## TASK DETAILS:
Report all lines in the records that hold the string "status".

[Revision comparison data]
=-=-=-=-=

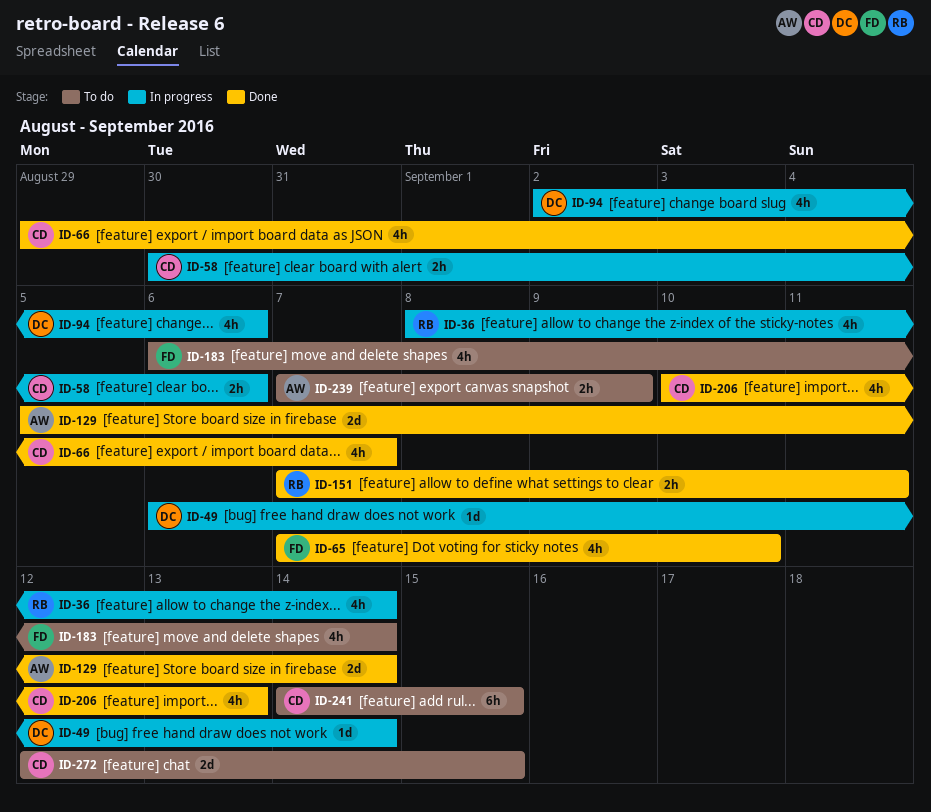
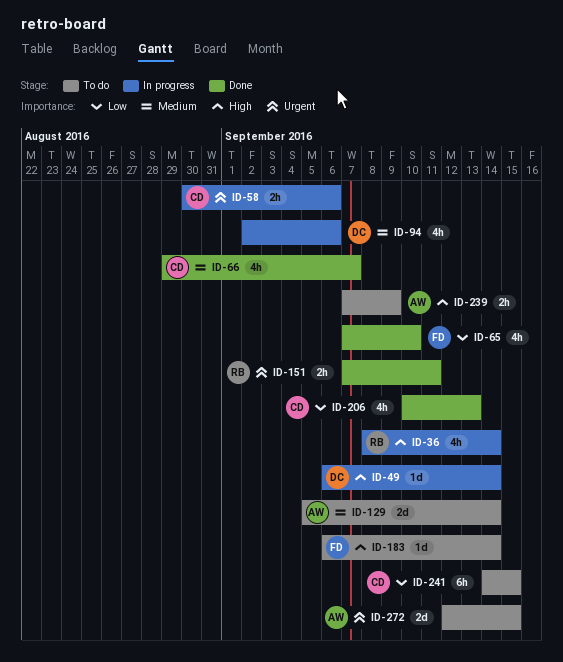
ID-129, status: Done -> To do
ID-183, estimate: 4h -> 1d
ID-272, owner: CD -> AW

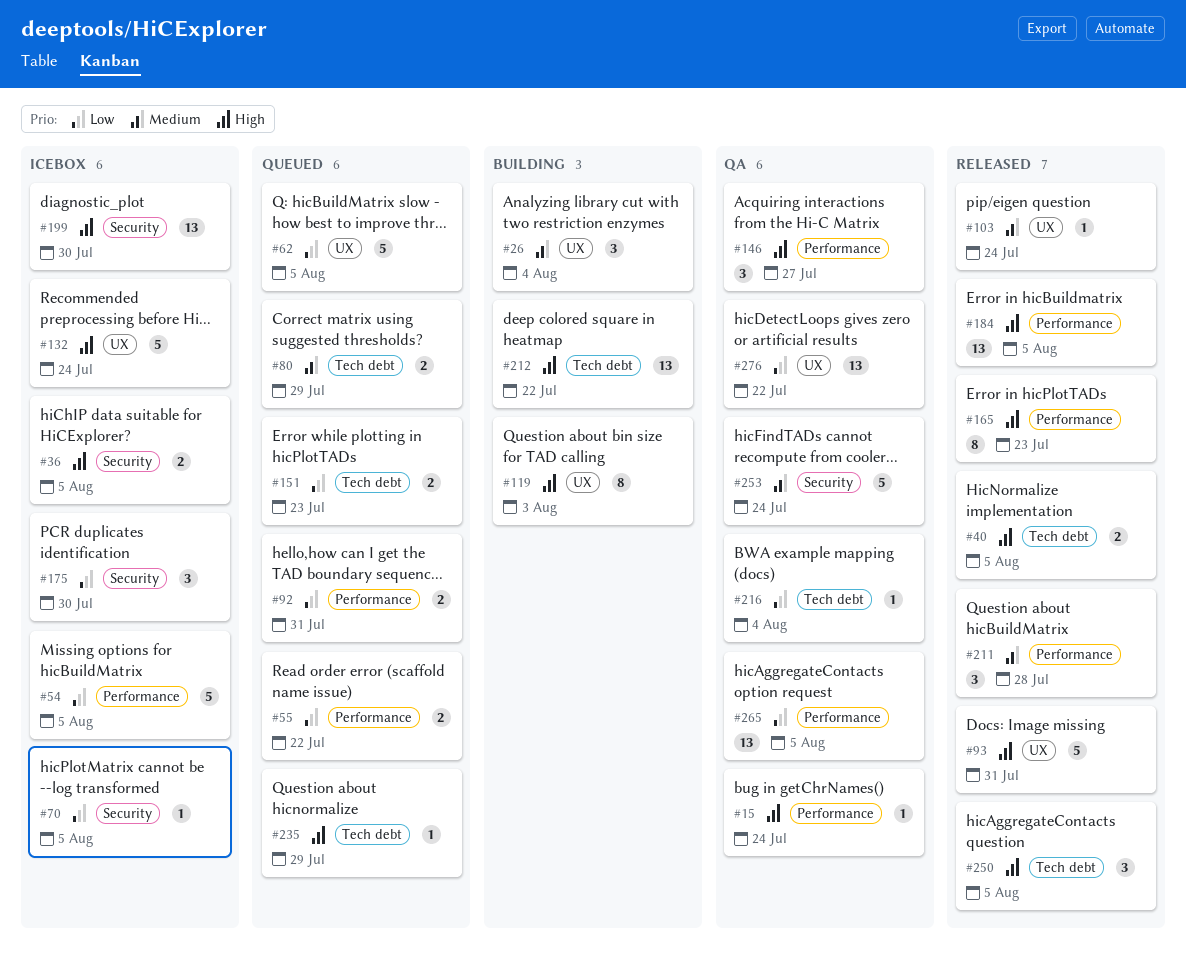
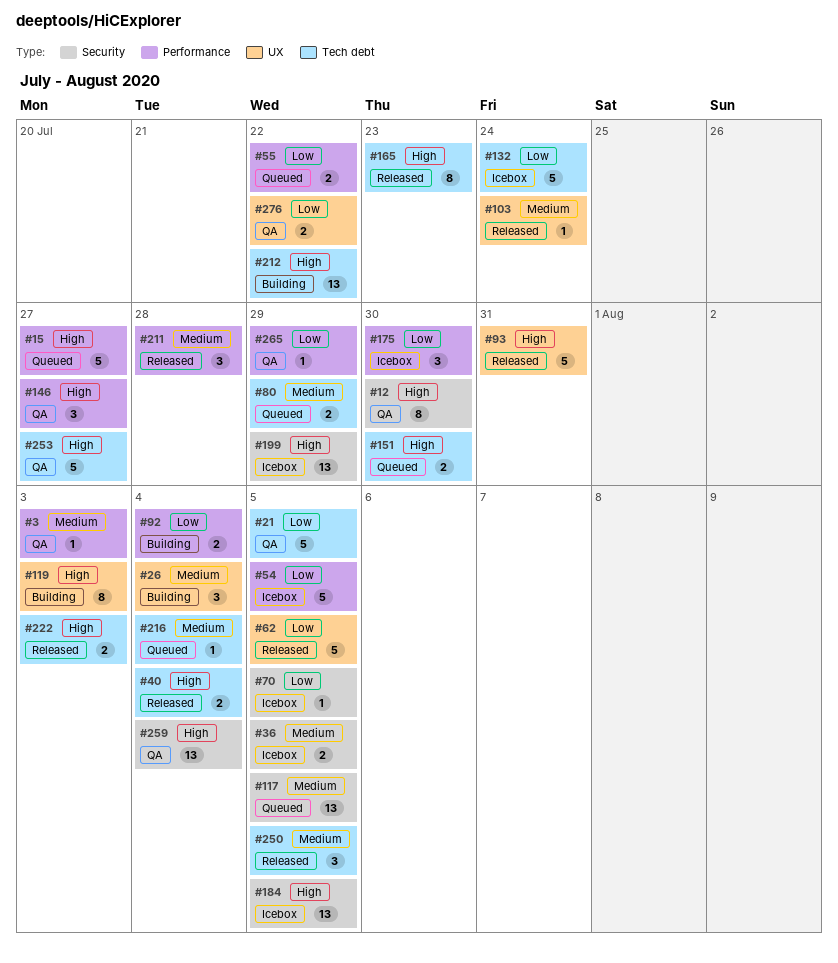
#3: none -> present
#12: none -> present
#15, status: QA -> Queued
#15, estimate: 1 -> 5
#15, due: Jul 24 -> Jul 27
#21: none -> present
#36, priority: High -> Medium
#40, due: Aug 5 -> Aug 4
#62, status: Queued -> Released
#92, status: Queued -> Building
#92, due: Jul 31 -> Aug 4
#117: none -> present
#132, priority: High -> Low
#132, label: UX -> Tech debt
#151, priority: Low -> High
#151, due: Jul 23 -> Jul 30
#165, label: Performance -> Tech debt
#175, label: Security -> Performance
#184, status: Released -> Icebox
#184, label: Performance -> Security
#199, due: Jul 30 -> Jul 29
#216, status: QA -> Queued
#216, priority: Low -> Medium
#222: none -> present
#235: present -> none
#250, priority: High -> Medium
#253, priority: Medium -> High
#253, label: Security -> Tech debt
#253, due: Jul 24 -> Jul 27
#259: none -> present
#265, estimate: 13 -> 1
#265, due: Aug 5 -> Jul 29
#276, estimate: 13 -> 2

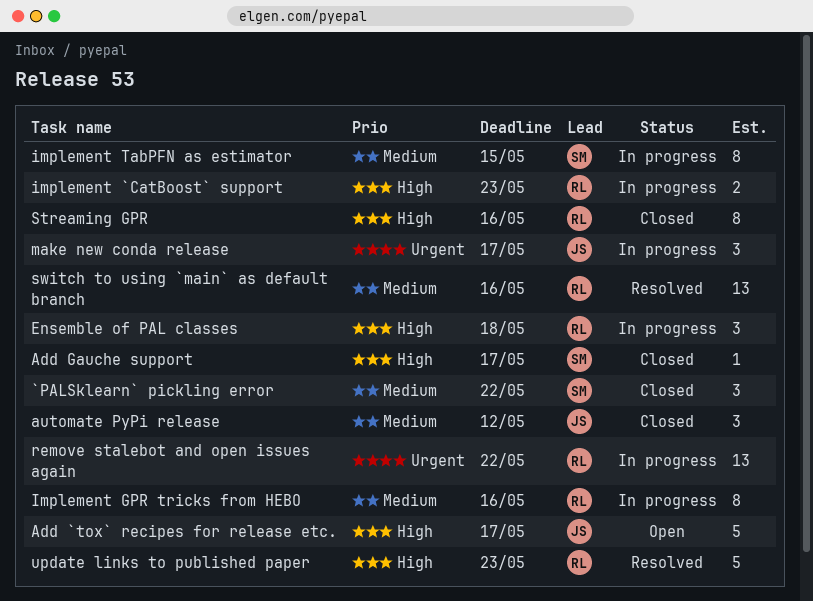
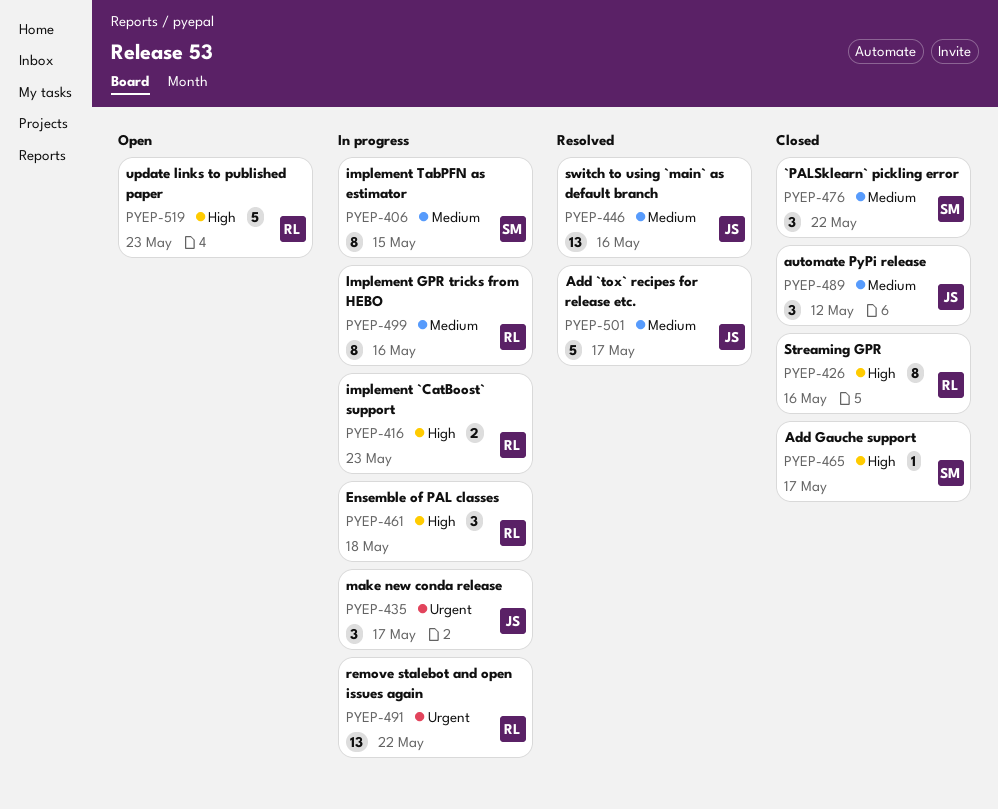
Add `tox` recipes for release etc., status: Open -> Resolved
Add `tox` recipes for release etc., priority: High -> Medium
switch to using `main` as default branch, owner: RL -> JS
update links to published paper, status: Resolved -> Open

=-=-=-=-=

## RESPONSE BELOW:
ID-129, status: Done -> To do
#15, status: QA -> Queued
#62, status: Queued -> Released
#92, status: Queued -> Building
#184, status: Released -> Icebox
#216, status: QA -> Queued
Add `tox` recipes for release etc., status: Open -> Resolved
update links to published paper, status: Resolved -> Open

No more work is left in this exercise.